Kendinize uygun bir hedef seçmeniz önemli ve iyi bir mentor dediğimiz bu konuda uzman olup size iyi tavsiyeler verip ufkunuzu daha da geliştirmenize yardımcı olabilecek insanlardan yararlanın. Son olarak, okumak ve araştırma yapmak çok önemli bir yere sahip. Ben stajlarımı ayarlarken bana kimse yardım etmedi. Kendim araştırdım, okudum ve başardım. Geleceğinizi kimse sizin kadar önemsemeyecektir. Bu yüzden kendinizi geliştirmeye her zaman devam etmeniz gerekiyor.
Şef Ece Alaybeyoğlu’dan Kolay Çikolata Truffle Nasıl Yapılır?
Kolay Çikolata Truffle İçin Kullanılan Malzemeler Nelerdir? :
* 430 Gr %70 Bitter Çikolata
* 320 Gr Krema
* 45 Gr Süt
* 14 Gr Tereyağı
* 360 Gr + 72 Gr % 70 Bitter Çikolata
* 44 Gr Kakao Yağı
* 50 Gr Kakao Tozu
Kolay Çikolata Truffle Hazırlanış Tarifi:
Krema ve sütü 80-85 dereceye kadar ısıtın ve 430 gr çikolatanın ve tereyağının üstüne dökün.
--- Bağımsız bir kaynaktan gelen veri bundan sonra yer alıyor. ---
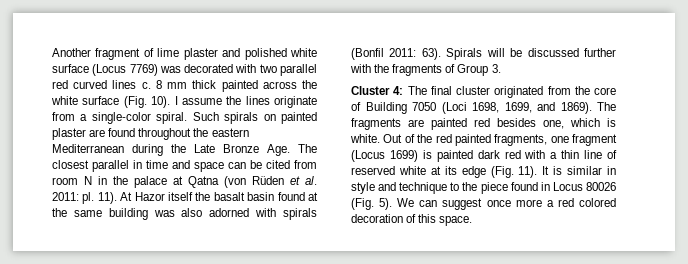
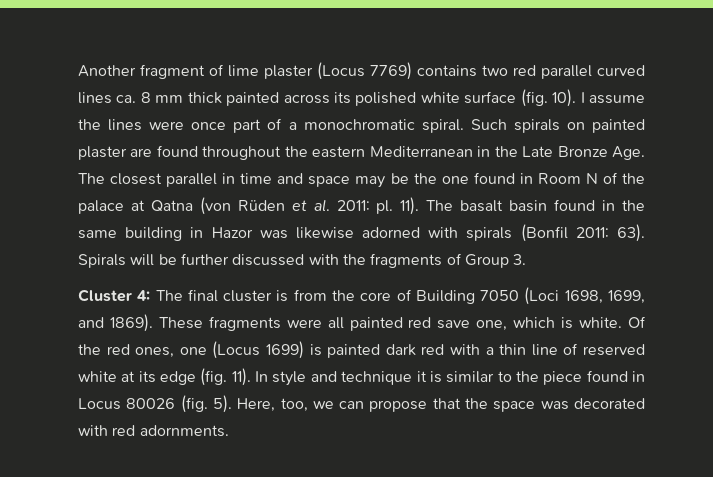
[222,48,317,60] [52,64,317,76] [52,80,68,89] and polished white surface (Locus 7769) was decorated with two parallel red -> [317,62,592,80] (Locus 7769) contains two red parallel
[141,82,151,89] c. -> [116,95,137,103] ca.
[302,80,317,89] [51,96,147,108] the white surface (Fig. -> [334,89,548,107] its polished white surface (fig.
[274,96,317,108] [52,112,151,124] originate from a single-color -> [149,118,415,133] were once part of a monochromatic
[132,144,163,156] during -> [477,146,491,157] in
[228,160,317,169] [52,176,107,185] can be cited from room N in -> [355,172,618,188] may be the one found in Room N of
[120,192,211,201] At Hazor itself the -> [426,200,454,211] The
[308,192,318,201] at -> [602,200,616,211] in
[153,208,203,217] was also -> [190,227,354,239] in Hazor was likewise
[527,48,616,57] discussed further -> [180,253,305,266] further discussed
[494,86,544,98] originated -> [276,290,289,302] is
[597,102,616,111] [351,118,424,130] The fragments are -> [158,316,344,331] These fragments were all
[497,118,536,127] besides -> [437,320,471,329] save
[383,134,617,146] Out of the red painted fragments, one fragment -> [627,316,646,328] [78,344,207,358] Of the red ones, one
[490,166,616,178] [351,182,448,194] (Fig. 11). It is similar in style and technique -> [200,368,495,386] (fig. 11). In style and technique it is similar
[351,198,616,210] [351,214,473,226] (Fig. 5). We can suggest once more a red colored decoration of this space. -> [180,395,646,413] [78,425,229,437] (fig. 5). Here, too, we can propose that the space was decorated with red adornments.

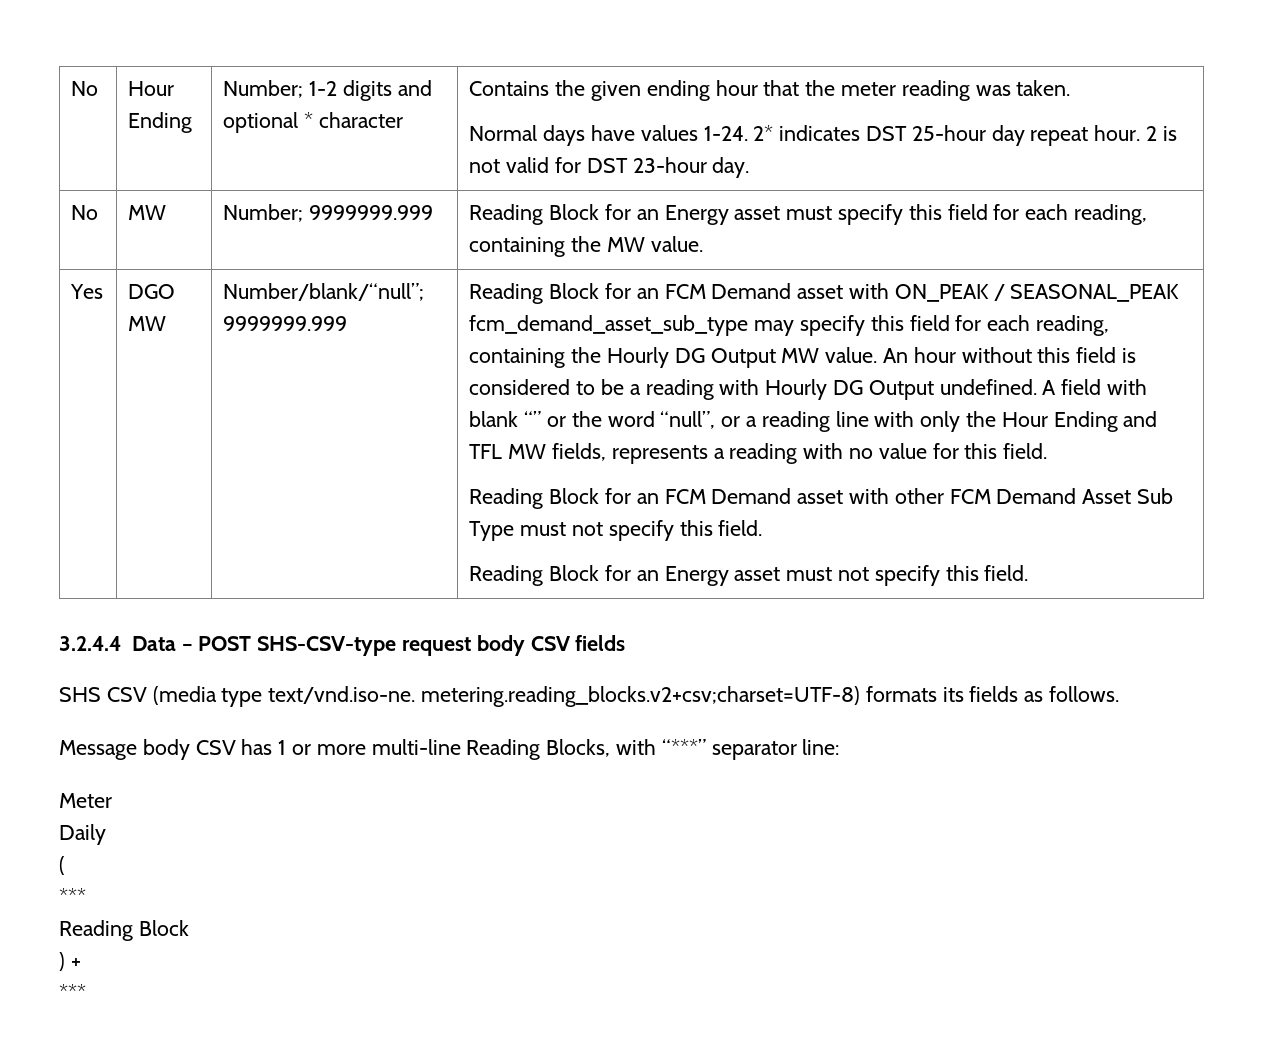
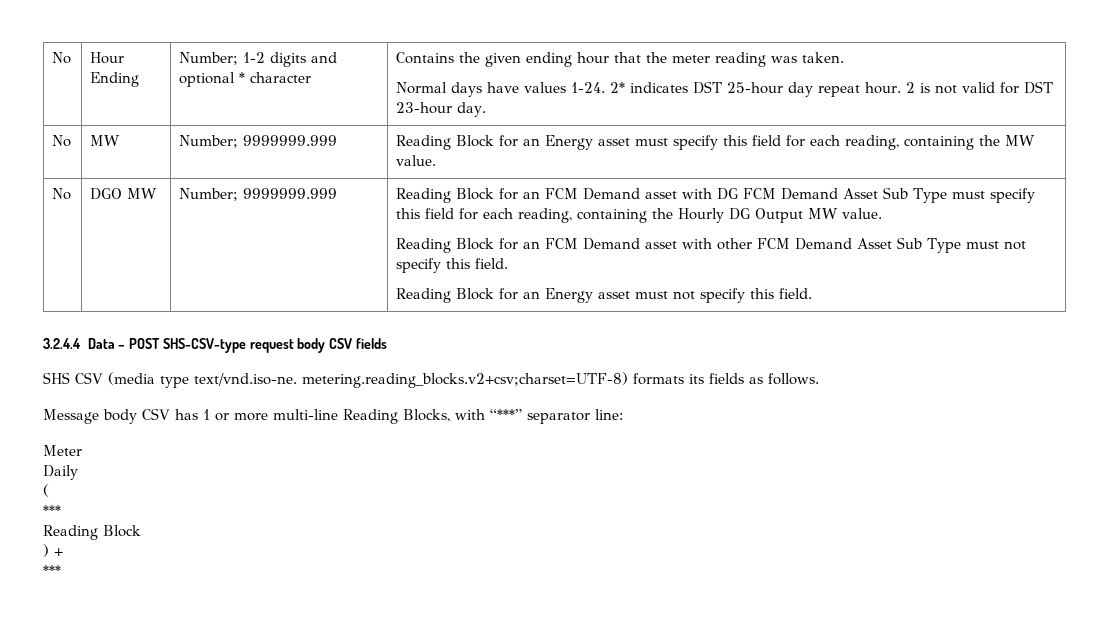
[70,284,104,299] Yes -> [52,188,72,200] No
[223,283,425,301] Number/blank/“null”; -> [179,188,239,201] Number;
[894,284,1180,302] [469,315,795,336] ON_PEAK / SEASONAL_PEAK fcm_demand_asset_sub_type may -> [717,187,986,203] DG FCM Demand Asset Sub Type must
[883,347,1137,363] [469,379,1148,400] [469,411,1158,432] [469,443,1048,464] An hour without this field is considered to be a reading with Hourly DG Output undefined. A field with blank “” or the word “null”, or a reading line with only the Hour Ending and TFL MW fields, represents a reading with no value for this field. -> (883, 213) none

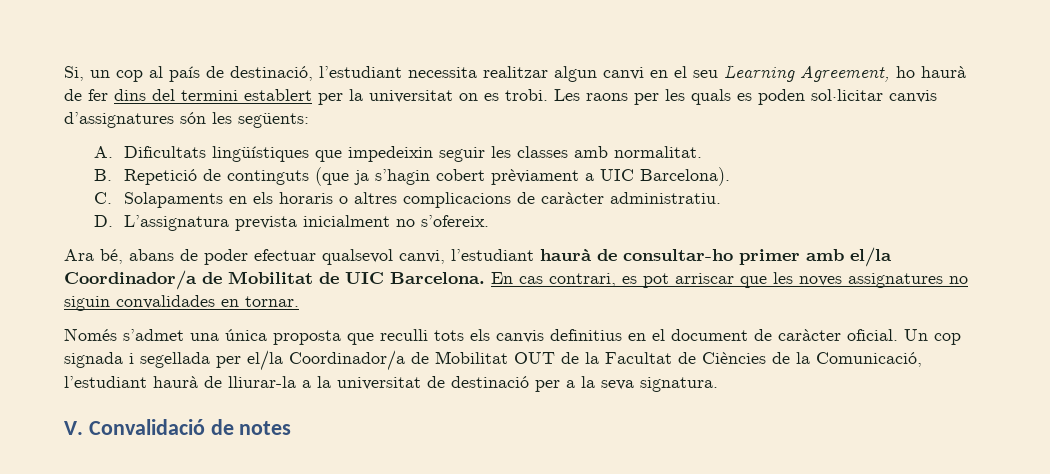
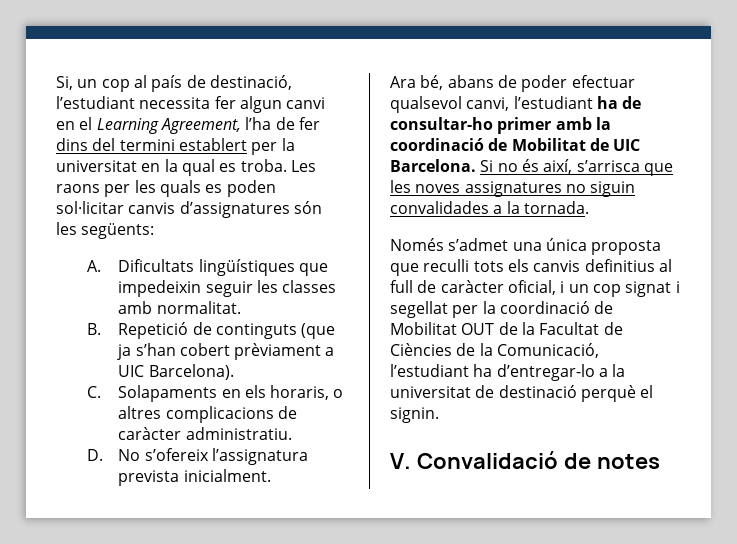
[483,66,548,78] realitzar -> [214,96,236,109] fer
[693,70,718,78] seu -> (93, 123) none
[896,66,966,78] ho haurà -> [245,117,272,130] l’ha
[459,89,548,101] on es trobi. -> [141,159,287,176] en la qual es troba.
[375,169,431,185] s’hagin -> [135,343,176,356] s’han
[279,192,334,204] horaris -> [270,385,330,400] horaris,
[124,215,490,231] L’assignatura prevista inicialment no s’ofereix. -> [118,448,308,465] [118,469,271,486] No s’ofereix l’assignatura prevista inicialment.
[540,248,592,261] haurà -> [596,96,618,109] ha
[850,247,892,267] [64,270,197,290] el/la Coordinador/a -> [595,117,611,130] [390,138,484,151] la coordinació
[491,272,734,288] En cas contrari, es pot arriscar -> [480,159,640,174] Si no és així, s’arrisca
[221,296,299,307] en tornar. -> [493,201,589,214] a la tornada.
[628,329,961,345] [64,350,405,371] en el document de caràcter oficial. Un cop signada i segellada per el/la Coordinador/a -> [658,259,672,272] [390,280,680,297] [390,301,590,318] al full de caràcter oficial, i un cop signat i segellat per la coordinació
[153,376,296,388] haurà de lliurar-la -> [473,364,595,381] ha d’entregar-lo
[535,376,718,392] per a la seva signatura. -> [580,385,654,402] [390,407,439,423] perquè el signin.

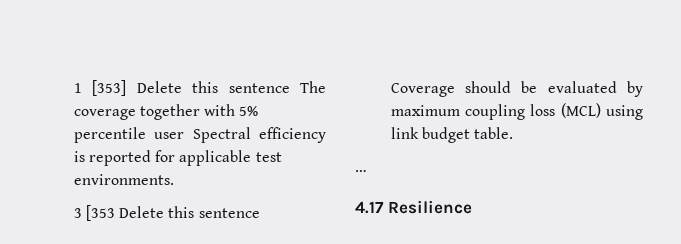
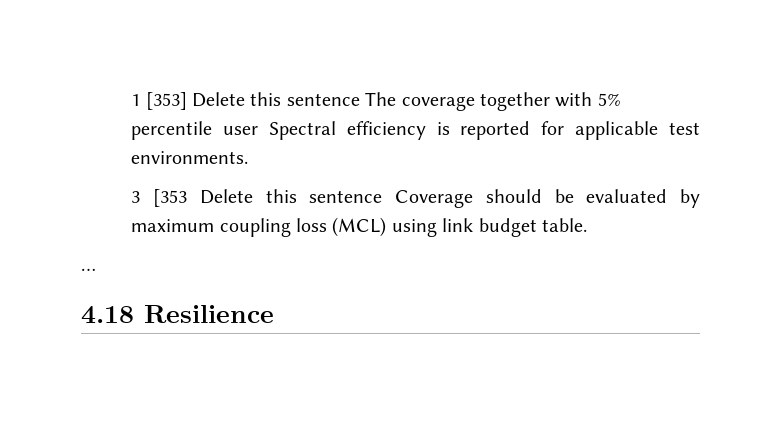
[355,201,384,214] 4.17 -> [81,306,134,324] 4.18

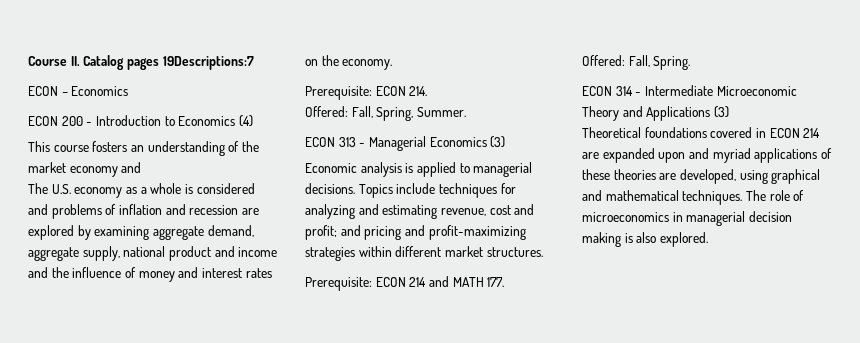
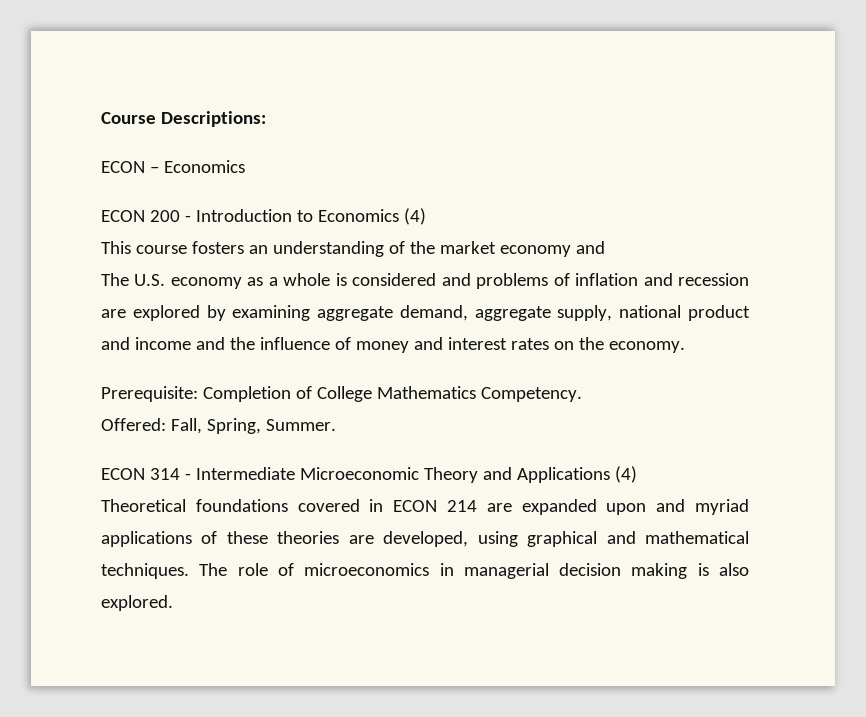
[70,55,254,70] II. Catalog pages 19Descriptions:7 -> [160,111,266,127] Descriptions:
[375,86,428,96] ECON 214. -> [202,386,582,402] Completion of College Mathematics Competency.
[305,136,506,151] [305,162,533,177] [305,183,516,198] [305,204,535,219] [305,225,526,240] [305,246,543,261] [305,276,505,291] [582,55,691,70] // ECON 313 - Managerial Economics (3) // Economic analysis is applied to managerial decisions. Topics include techniques for analyzing and estimating revenue, cost and profit; and pricing and profit-maximizing strategies within different market structures. // Prerequisite: ECON 214 and MATH 177. // Offered: Fall, Spring. -> (336, 425) none
[713,106,729,118] (3) -> [614,466,637,483] (4)

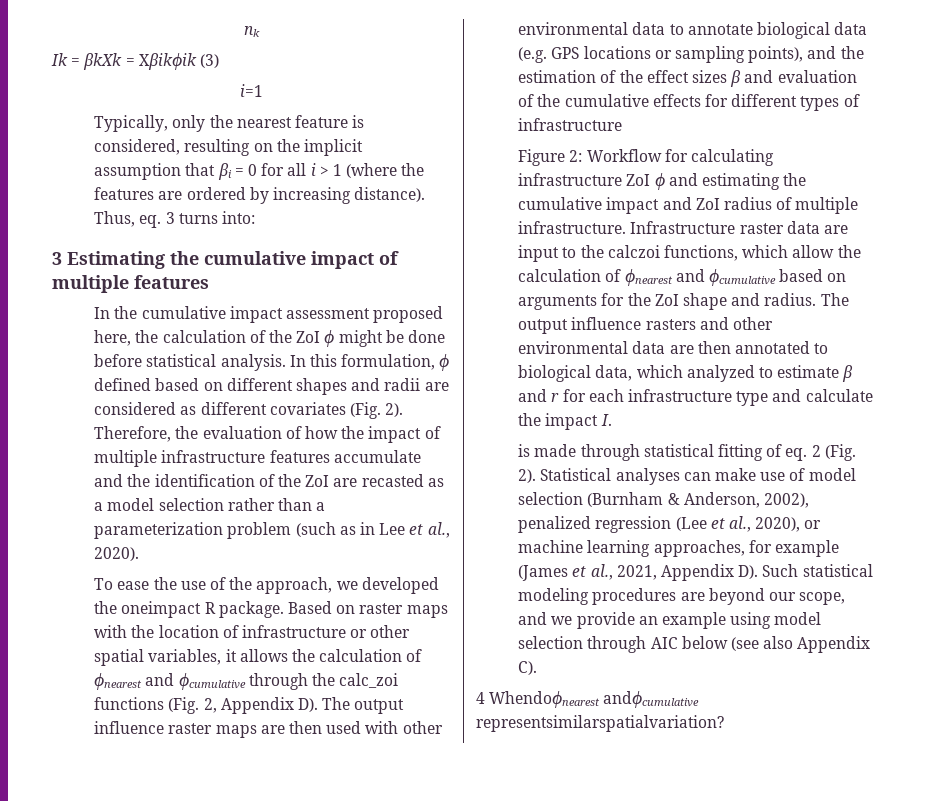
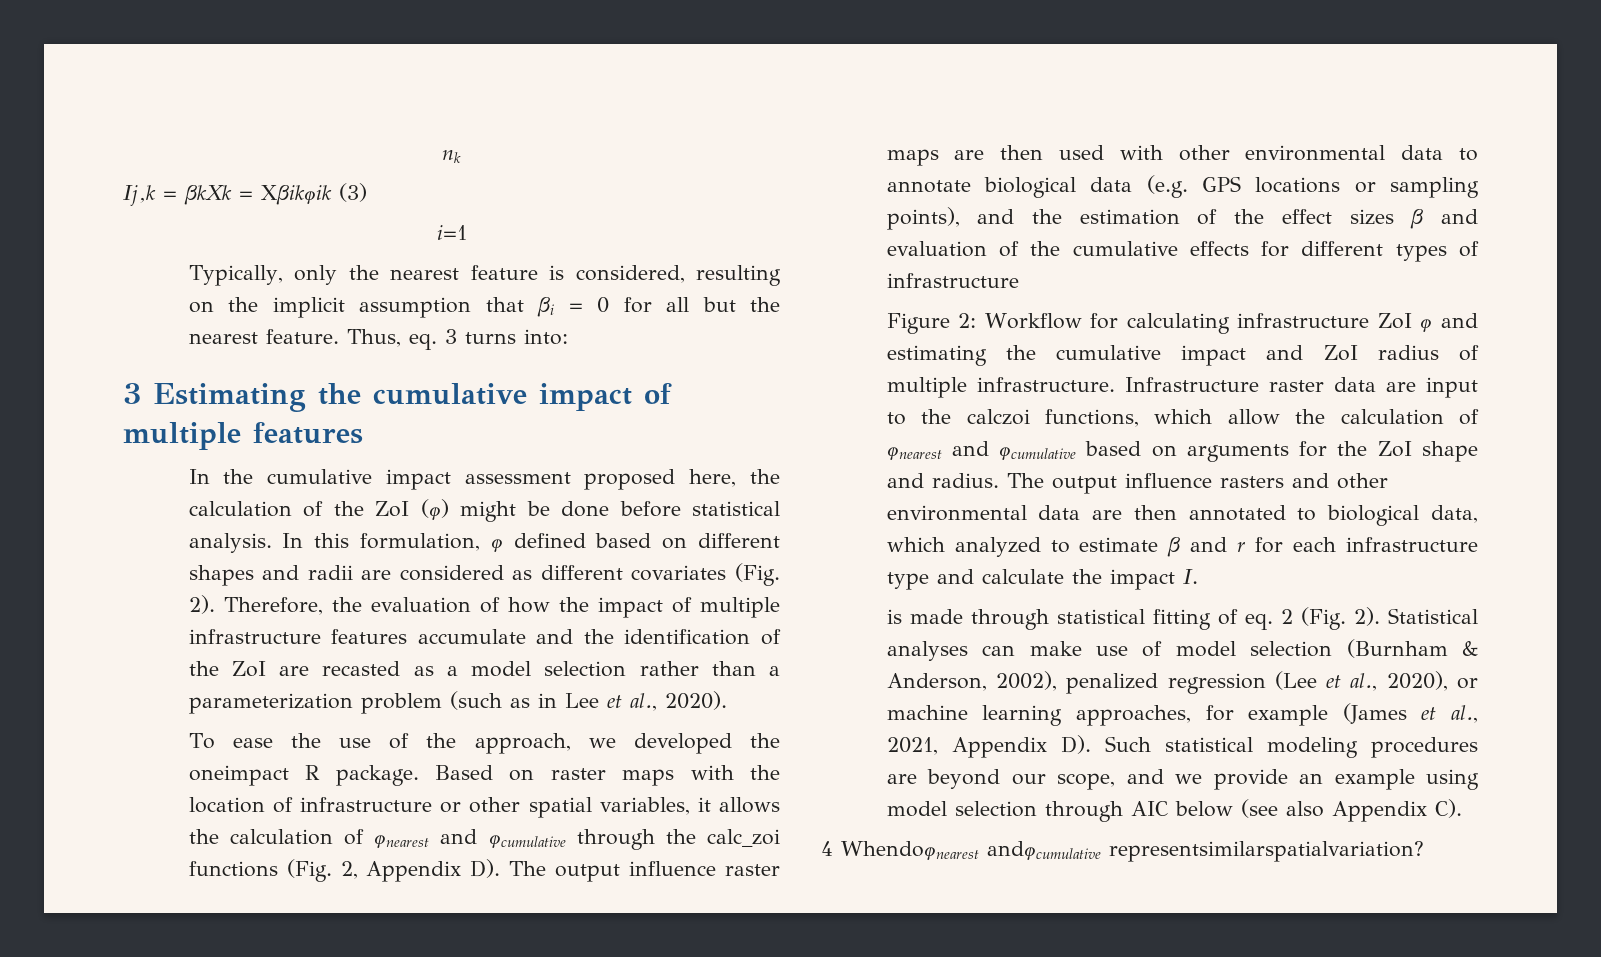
[51,53,68,66] Ik -> [123,185,156,206] Ij,k
[310,163,425,178] [94,187,426,204] i > 1 (where the features are ordered by increasing distance). -> [702,297,780,312] [188,329,339,344] but the nearest feature.
[324,330,335,347] ϕ -> [420,499,449,520] (ϕ)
Karışımı spatula ile iyice karışana kadar karıştırmaya devam edin. Seçtiğiniz kalıba bu karışımı dökün ve buzdolabında 4-5 saat kadar sert olana kadar bekletin. Kalıptan çıkarmadan önce 2-3 saat dondurucuya koyun. Tamamen donduktan sonra ya da kullanacağınız zamandan önce kalıptan çıkartabilirsiniz.
Çikolata temper
360 gr çikolatayı ve kakao yağını 55-56 dereceye gelene kadar bain marie usulü eritin. 72 gr çikolatayı erittiğiniz çikolataya ekleyin ve karıştırın. Karışımın 28 dereceye düşmesi gerekiyor.
28 dereceye geldiğinde karışımı tekrar bain marie usulüyle 31-32 dereceye getirin ve bu derece aralığında ganache’larınızı çikolatayla kaplayın. Kakao tozuyla kaplamak istediklerinizi; temper olmuş çikolatayla kapladıktan sonra kakao tozunda döndürerek kaplayabilirsiniz. Çikolata turffle’larınızı buzdolabında saklayın.